Directions:
Please reproduce the lines of the material below word for word, from the line containing "App correlate" through the line containing "la machine aux différents gabarits.", with both of those lines included. Leave the pictures out of your answer.

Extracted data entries
____________

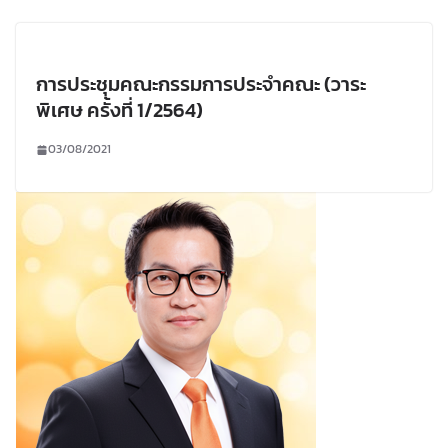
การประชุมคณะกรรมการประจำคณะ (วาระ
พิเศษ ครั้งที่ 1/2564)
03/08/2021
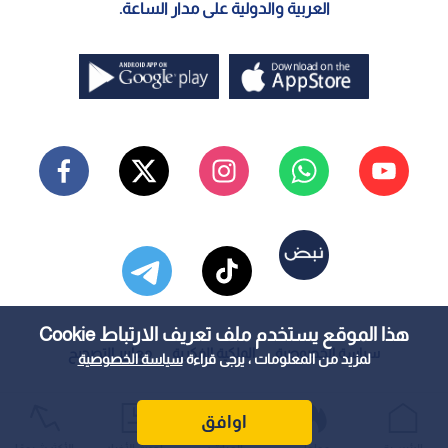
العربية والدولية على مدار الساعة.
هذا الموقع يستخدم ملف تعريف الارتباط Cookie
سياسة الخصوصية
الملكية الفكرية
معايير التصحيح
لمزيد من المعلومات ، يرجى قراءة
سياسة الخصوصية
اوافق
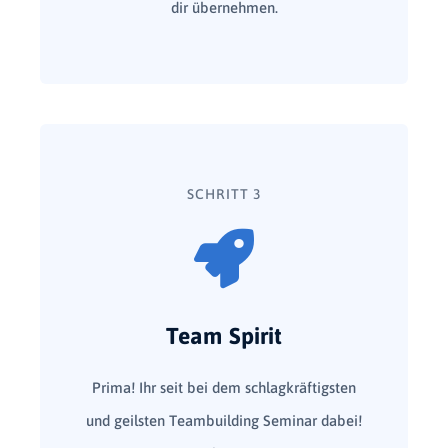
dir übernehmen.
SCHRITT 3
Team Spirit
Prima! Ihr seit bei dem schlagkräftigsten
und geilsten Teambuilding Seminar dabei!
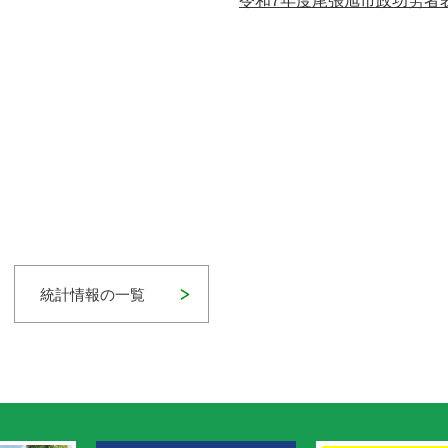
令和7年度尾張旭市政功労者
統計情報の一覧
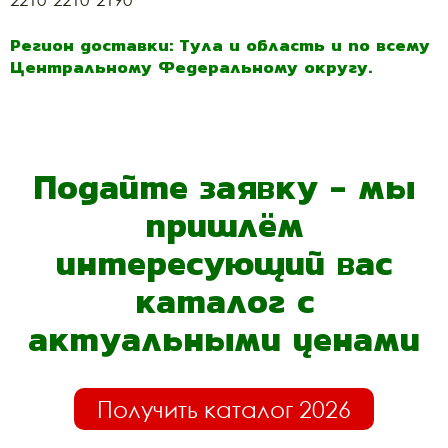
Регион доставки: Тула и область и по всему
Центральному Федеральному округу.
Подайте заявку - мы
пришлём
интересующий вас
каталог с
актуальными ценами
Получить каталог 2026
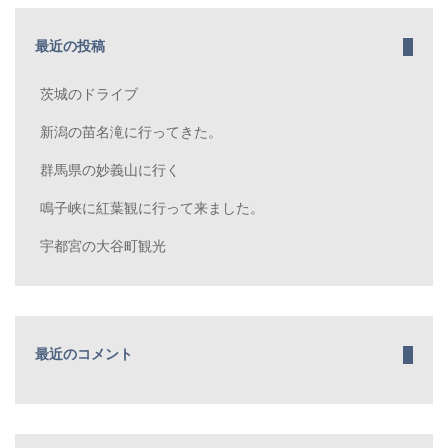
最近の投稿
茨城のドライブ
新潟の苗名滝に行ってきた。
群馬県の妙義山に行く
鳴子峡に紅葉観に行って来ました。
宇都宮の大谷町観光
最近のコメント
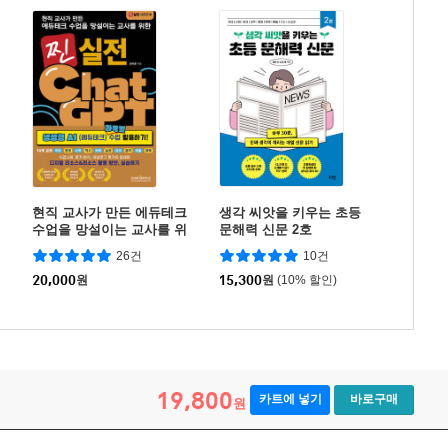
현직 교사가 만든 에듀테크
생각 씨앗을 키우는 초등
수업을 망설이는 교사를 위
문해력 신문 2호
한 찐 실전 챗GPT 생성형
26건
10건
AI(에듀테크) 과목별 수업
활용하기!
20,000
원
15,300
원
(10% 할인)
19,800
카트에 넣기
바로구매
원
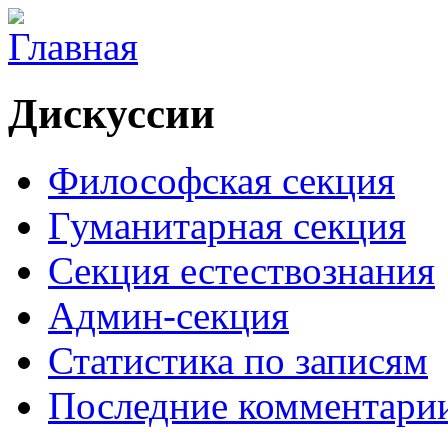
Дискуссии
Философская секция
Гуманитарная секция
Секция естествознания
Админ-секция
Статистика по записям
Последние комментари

____________

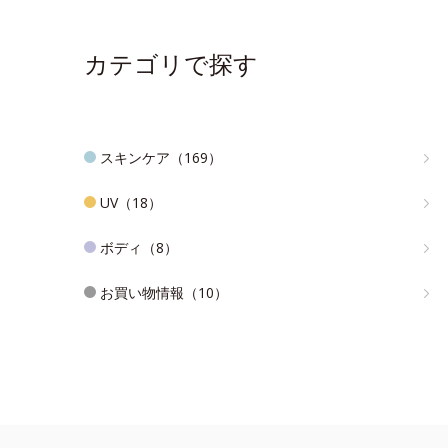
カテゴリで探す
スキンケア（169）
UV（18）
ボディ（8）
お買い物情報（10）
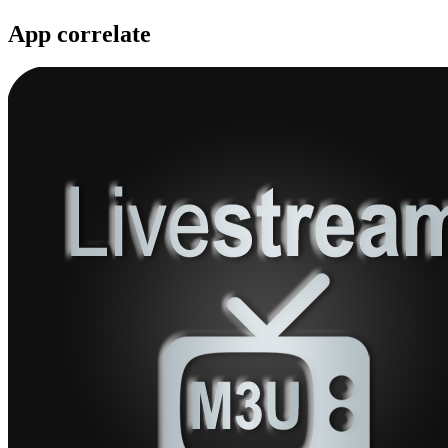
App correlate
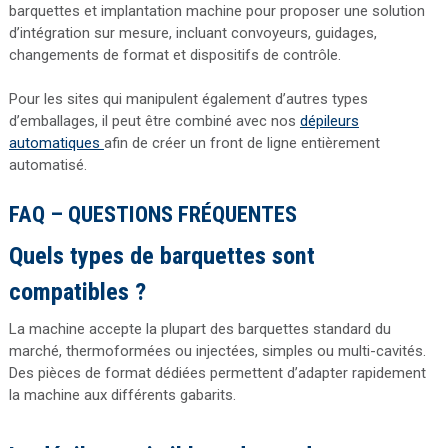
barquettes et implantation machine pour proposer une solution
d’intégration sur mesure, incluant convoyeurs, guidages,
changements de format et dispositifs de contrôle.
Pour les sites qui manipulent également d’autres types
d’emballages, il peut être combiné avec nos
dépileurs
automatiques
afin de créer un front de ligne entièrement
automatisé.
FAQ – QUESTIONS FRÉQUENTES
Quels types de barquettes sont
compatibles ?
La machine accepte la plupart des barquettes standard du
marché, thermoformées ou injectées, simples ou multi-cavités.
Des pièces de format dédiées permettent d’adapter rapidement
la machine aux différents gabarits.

____________

Task solution:
App correlate
barquettes et implantation machine pour proposer une solution
d’intégration sur mesure, incluant convoyeurs, guidages,
changements de format et dispositifs de contrôle.
Pour les sites qui manipulent également d’autres types
d’emballages, il peut être combiné avec nos
dépileurs
automatiques
afin de créer un front de ligne entièrement
automatisé.
FAQ – QUESTIONS FRÉQUENTES
Quels types de barquettes sont
compatibles ?
La machine accepte la plupart des barquettes standard du
marché, thermoformées ou injectées, simples ou multi-cavités.
Des pièces de format dédiées permettent d’adapter rapidement
la machine aux différents gabarits.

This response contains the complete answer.